Im Allgemeinen gilt knattern an sich für eine Tätigkeit vieler Variationen. Bereits in früheren Jahrtausenden gab es hiervon mehrere Varianten, deren Artenvielfalt um ein weiteres Vielfaches gesteigert nachdem das Buch des Kamasutras im vergangenen Jahrhundert in westeuropäische Gebiete vordrang.
Das Knattern wurde hierbei im gleichen Zug, um die Dimension der Namensgebung erweitert. Daraus wiederum, leitet sich die Söckchentheorie ab, welche sich primär mit Ihrem Ursprung in die Ecke der „Reisterstellungen“ hineinverkategorisieren lässt.

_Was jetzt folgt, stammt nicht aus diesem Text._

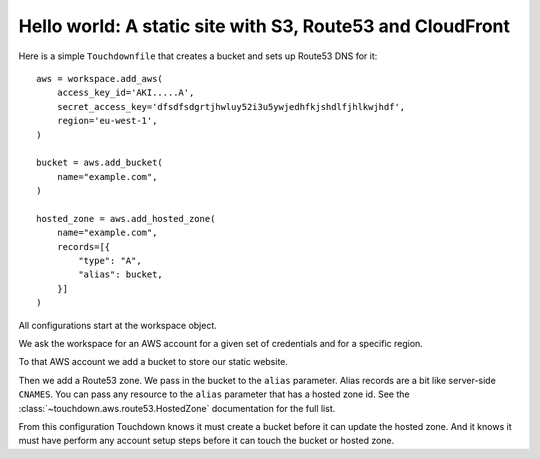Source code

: Hello world: A static site with S3, Route53 and CloudFront
==========================================================

Here is a simple ``Touchdownfile`` that creates a bucket and sets up Route53
DNS for it::

    aws = workspace.add_aws(
        access_key_id='AKI.....A',
        secret_access_key='dfsdfsdgrtjhwluy52i3u5ywjedhfkjshdlfjhlkwjhdf',
        region='eu-west-1',
    )

    bucket = aws.add_bucket(
        name="example.com",
    )

    hosted_zone = aws.add_hosted_zone(
        name="example.com",
        records=[{
            "type": "A",
            "alias": bucket,
        }]
    )

All configurations start at the workspace object.

We ask the workspace for an AWS account for a given set of credentials and for
a specific region.

To that AWS account we add a bucket to store our static website.

Then we add a Route53 zone. We pass in the bucket to the ``alias`` parameter.
Alias records are a bit like server-side ``CNAMES``.
You can pass any resource to the ``alias`` parameter that has a hosted zone id.
See the :class:`~touchdown.aws.route53.HostedZone` documentation for the full
list.

From this configuration Touchdown knows it must create a bucket before it can
update the hosted zone. And it knows it must have perform any account setup
steps before it can touch the bucket or hosted zone.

  • Gruppen: Die Söckchentheorie beschränkt sich zunächst auf die Gruppe der maskulinen Personen im jüngeren Alter. Vornehmlich solche, die Ihre Männlichkeit maßlos überschätzen, was oft auch auf ein niedrigeres Bildungsniveau schliessen lässt
  • Optische Merkmale: Nach aussen ist das primäre Merkmal, dass die oben genannten Gruppen sich entweder mindestens ein bis maximal zwei Ihrer Hosenbeine in die jeweils getragenen (im häufigsten Fall: Tennissocken) stecken. (Beachten Sie hierzu bitte auch die Schlussbemerkung) Dieses äussere Merkmal wird durch die Verwendung von weit geschnittenen Hosen, sogenannten Baggypants, gerne mit grossen, glitzernden und ebenso sinnlosen Motiven und grossflächig aufgedruckten Markennamen. Dazu werden sowohl Lederslipper als auch „lässig geknotete“ Sportschuhe, oft aus glänzendem Kunstlederimitat, getragen.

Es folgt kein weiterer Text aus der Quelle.